Artigos de Jornal
Um balão solto na praça
Fazia eu minha caminhada na praça Ana Lucia Magalhães, na Pituba, quando um
balão se soltou de uma criança e começou a voar levando os meus pensamentos. As
praças mediterrâneas são secas, desde a Antiguidade, não têm vegetação. Mas para
compensar, têm uma fonte. Ali a população ia recolher a agua e jogar conversa
fora. Hoje os turistas vão se banhar durante o calor do ferragosto. Também
tivemos essas fontes: “Fui no Tororó beber água não achei/Achei a bela morena/
Que no Tororó deixei”.
As fontes barrocas chegam a ser exageradas, como a Fontana di Trevi, maior que a
própria praça. Prefiro a delicada Fontana delle Tartarughe no ghetto de Roma.

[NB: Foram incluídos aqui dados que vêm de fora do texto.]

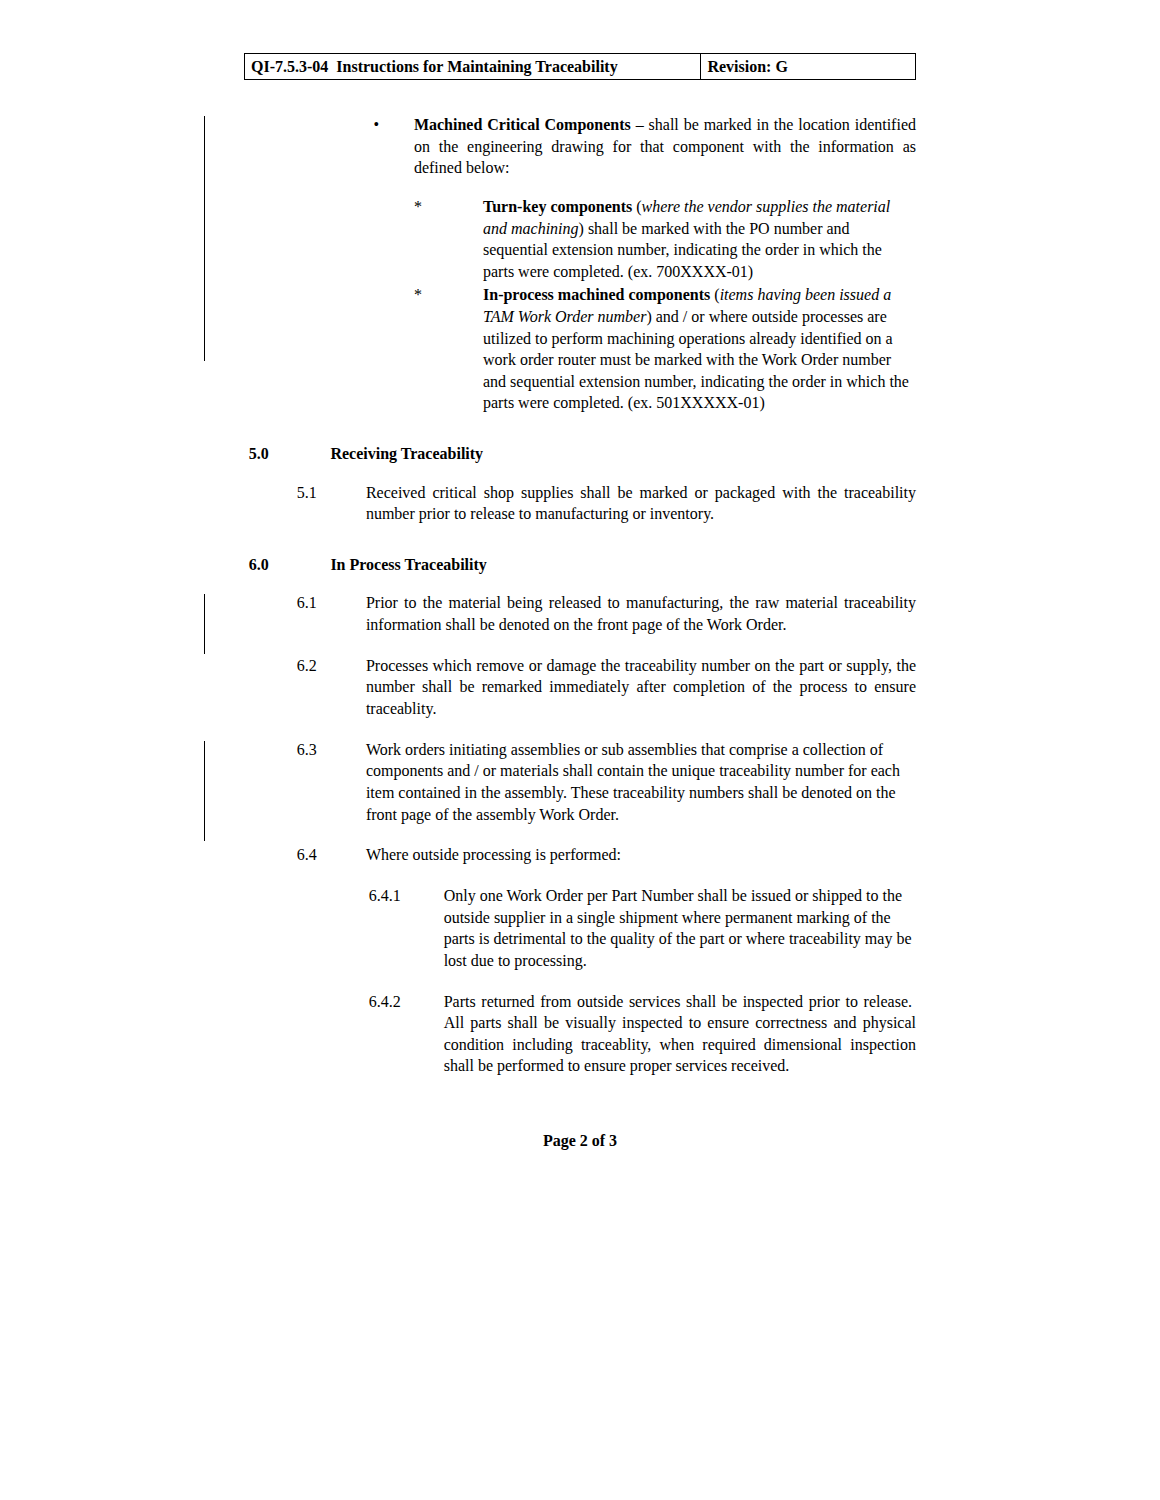QI-7.5.3-04 Instructions for Maintaining Traceability
Revision: G
•
Machined Critical Components – shall be marked in the location identified on the engineering drawing for that component with the information as defined below:
*
Turn-key components (where the vendor supplies the material and machining) shall be marked with the PO number and sequential extension number, indicating the order in which the parts were completed. (ex. 700XXXX-01)
*
In-process machined components (items having been issued a TAM Work Order number) and / or where outside processes are utilized to perform machining operations already identified on a work order router must be marked with the Work Order number and sequential extension number, indicating the order in which the parts were completed. (ex. 501XXXXX-01)
5.0
Receiving Traceability
5.1
Received critical shop supplies shall be marked or packaged with the traceability number prior to release to manufacturing or inventory.
6.0
In Process Traceability
6.1
Prior to the material being released to manufacturing, the raw material traceability information shall be denoted on the front page of the Work Order.
6.2
Processes which remove or damage the traceability number on the part or supply, the number shall be remarked immediately after completion of the process to ensure traceablity.
6.3
Work orders initiating assemblies or sub assemblies that comprise a collection of components and / or materials shall contain the unique traceability number for each item contained in the assembly. These traceability numbers shall be denoted on the front page of the assembly Work Order.
6.4
Where outside processing is performed:
6.4.1
Only one Work Order per Part Number shall be issued or shipped to the outside supplier in a single shipment where permanent marking of the parts is detrimental to the quality of the part or where traceability may be lost due to processing.
6.4.2
Parts returned from outside services shall be inspected prior to release. All parts shall be visually inspected to ensure correctness and physical condition including traceablity, when required dimensional inspection shall be performed to ensure proper services received.
Page 2 of 3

Notáveis são as praças de armas, ou zócalos, reminiscência islâmica, da América
espanhola. Algumas em lugar da fonte tem uma glorieta, mas todas têm portais
onde a população passeia a coberto, namorando, bebericando e comprando. Vivi
seis meses em Cusco, no Peru, e curti muito sua praça de armas, que está no
mesmo local da milenar Huacaypata incaica. Seus portais ainda conservam a
memória de seus antigos mercaderes: portal de carnes, de panes, de harinas, de
carrizos e de los escribanos, aqueles que rabiscavam cartas e petições para os
iletrados.
As praças de armas espanholas são uma imitação das hispano americanas criadas
pelos conquistadores. Gosto de entrar através de vielas tortuosas na geometria
mais-que-perfeita da praça de armas de Victoria, no país basco. Praças no
tropico sem arvores, bancos para namorados, pássaros, gatos e micos, com
piquetes e onde é proibido pisar na grama não são praças, são solários.
Ruminando recordações, meu balão foi pousar entre outros coloridos no verde
zócalo de Oaxaca, no México, com seus grandes louros da Índia, que resistem aos
prefeitos e onde ainda existem engraxates, cantadores, realejos, lambe-lambes e
camelôs loquazes, como antigamente na nossa praça Cairu. “Abençoado seja o
camelô dos brinquedos de tostão:/ O que vende balõezinhos de cor/ O macaquinho
que trepa no coqueiro.../ Alegria das calçadas.../ E dão aos homens que passam
preocupados ou tristes uma lição de infância” (Bandeira).